USCPA模拟题：AUD科目选择题练习及解析（三十三）

答案及解析如下

1. When an auditor tests the internal controls of a computerized accounting system, which of the following is true of the test data approach?

a. Test data are processed with the client's computer and the results are compared with the auditor's predetermined results.

b. Test data programs usually consist of all possible valid and invalid conditions regarding compliance with internal controls.

c. Test data programs need not be tailor-made by the auditor for each client's computer applications.

d. Test data are coded to a dummy subsidiary so they can be extracted from the system under actual operating conditions.

Explanation

Choice "a" is correct. The test data approach refers to a technique in which the client's application program is used to process a set of test data, the results of which are already known by the auditor. If the client's program is operating effectively, it should generate the same results determined by the auditor.

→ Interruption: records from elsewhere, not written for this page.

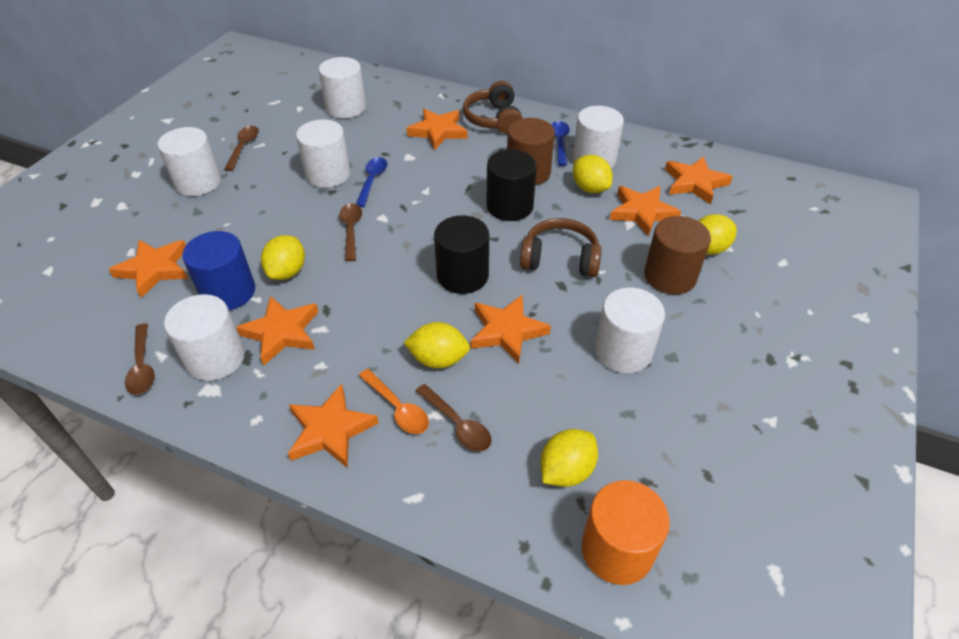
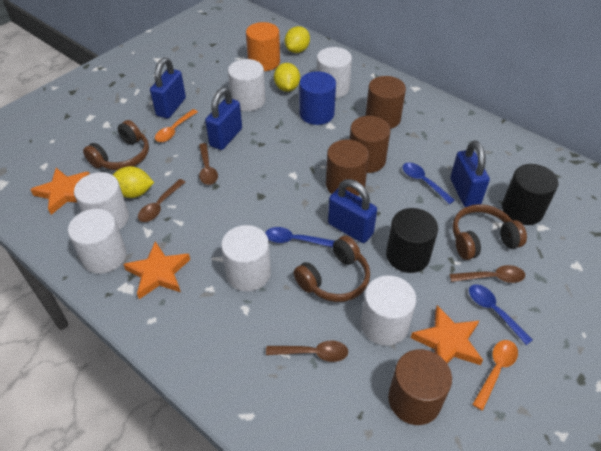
blue padlock: 0 -> 4
blue spoon: 2 -> 3
brown cylinder: 2 -> 4
brown headphones: 2 -> 3
orange spoon: 1 -> 2
orange star: 7 -> 3
yellow lemon: 5 -> 3

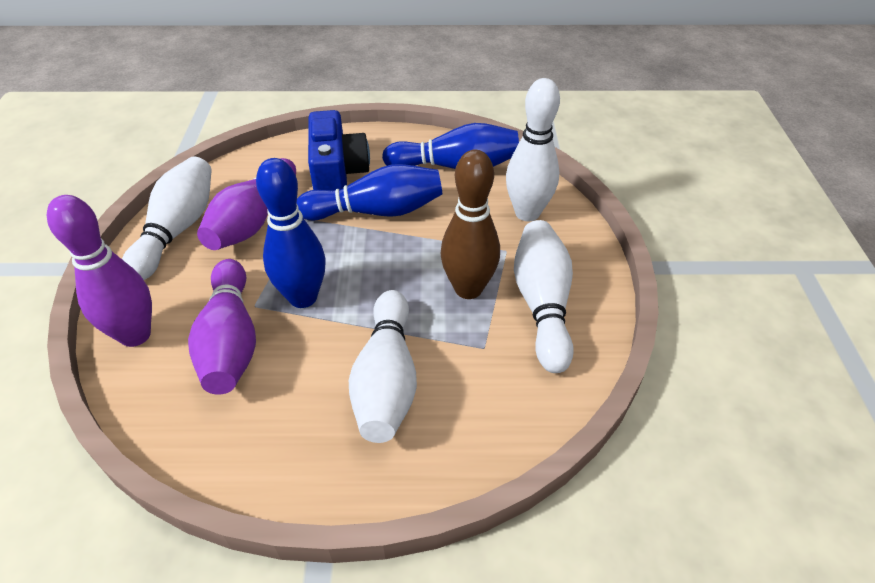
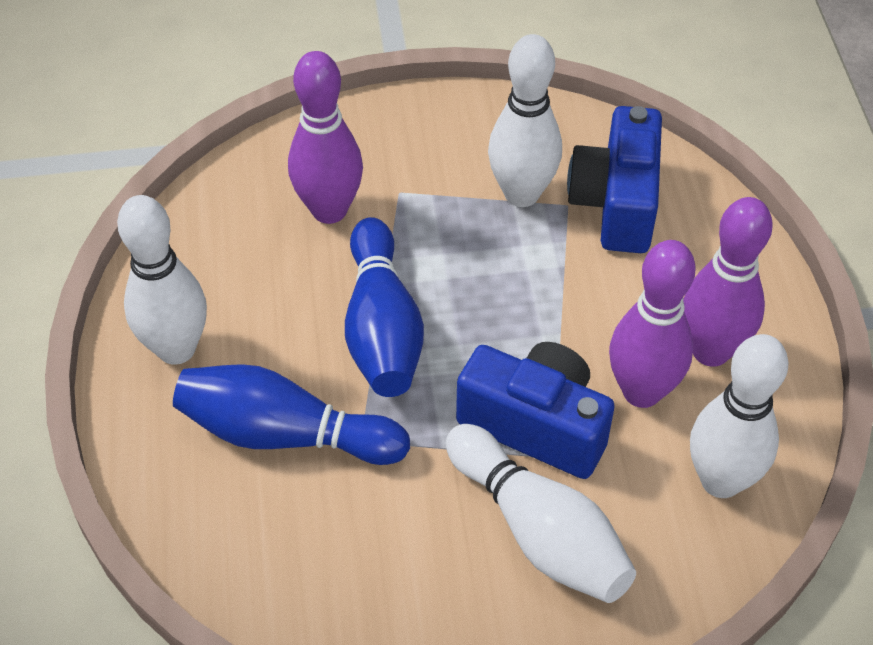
blue bowling pin: 3 -> 2
blue camera: 1 -> 2
brown bowling pin: 1 -> 0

Choice "d" is incorrect. An integrated test facility (not a test data approach) utilizes dummy accounts. For example,using an integrated test facility (ITF) approach, test data is initially commingled with live data, but coding to a dummy account allows later extraction from the system under actual operating conditions.

Choice "c" is incorrect. Test data programs should be tailor-made by the auditor for each client's computer applications, to ensure that the data is in an appropriate form for that client's system, and that it includes the types of invalid conditions in which the auditor is interested.

Choice "b" is incorrect. Test data contains the types of valid and invalid conditions in which the auditor is interested (it is not necessary to test all combinations of valid and invalid conditions).

2. Which of the following is a computer-assisted audit technique that permits an auditor to insert the auditor's version of a client's program to process data and compare the output with the client's output?

a. Test data module.

b. Remote node router.

c. Parallel simulation.

d. Frame relay protocol.

Explanation

Choice "c" is correct. This is the definition of parallel simulation. The client's input data is processed through both the auditor's version of the client's program and the client's program and the output is compared.

Choice "a" is incorrect. Test data is data that the auditor develops to test programmed controls. For example, if the client has a programmed control that requires a supervisory approval (a supervisor password) for transactions over $500, the auditor would then create test data to determine if the system would accept a transaction over $500 without a required supervisor password approval.

Choice "d" is incorrect. Frame relay protocol refers to the physical and logical link layers of digital communication channels using packet switching methodology.

Choice "b" is incorrect. A remote node router is not a CAAT; it is a device used to connect physical devices such as terminals and printers not connected to the main network.

3. Which of the following is the primary reason that many auditors hesitate to use embedded audit modules?

a. Embedded audit modules can easily be modified through management tampering.

b. Auditors are required to monitor embedded audit modules continuously to obtain valid results.

c. Embedded audit modules cannot be protected from computer viruses.

d. Auditors are required to be involved in the system design of the application to be monitored.

Explanation

Choice "d" is correct. Embedded audit modules are sections of the application program code that collect transaction data for the auditor. Embedded audit modules are usually built into the application program when the program is developed. This would require that the auditors be involved in the system design of the application to be monitored.

Choice "c" is incorrect. Embedded audit modules can be protected from computer viruses the same way any other application program would be protected.

Choice "b" is incorrect. Auditors are not required to monitor embedded audit modules continuously to obtain valid results.

Choice "a" is incorrect. As long as there are appropriate controls in place, embedded audit modules cannot easily be modified through management tampering.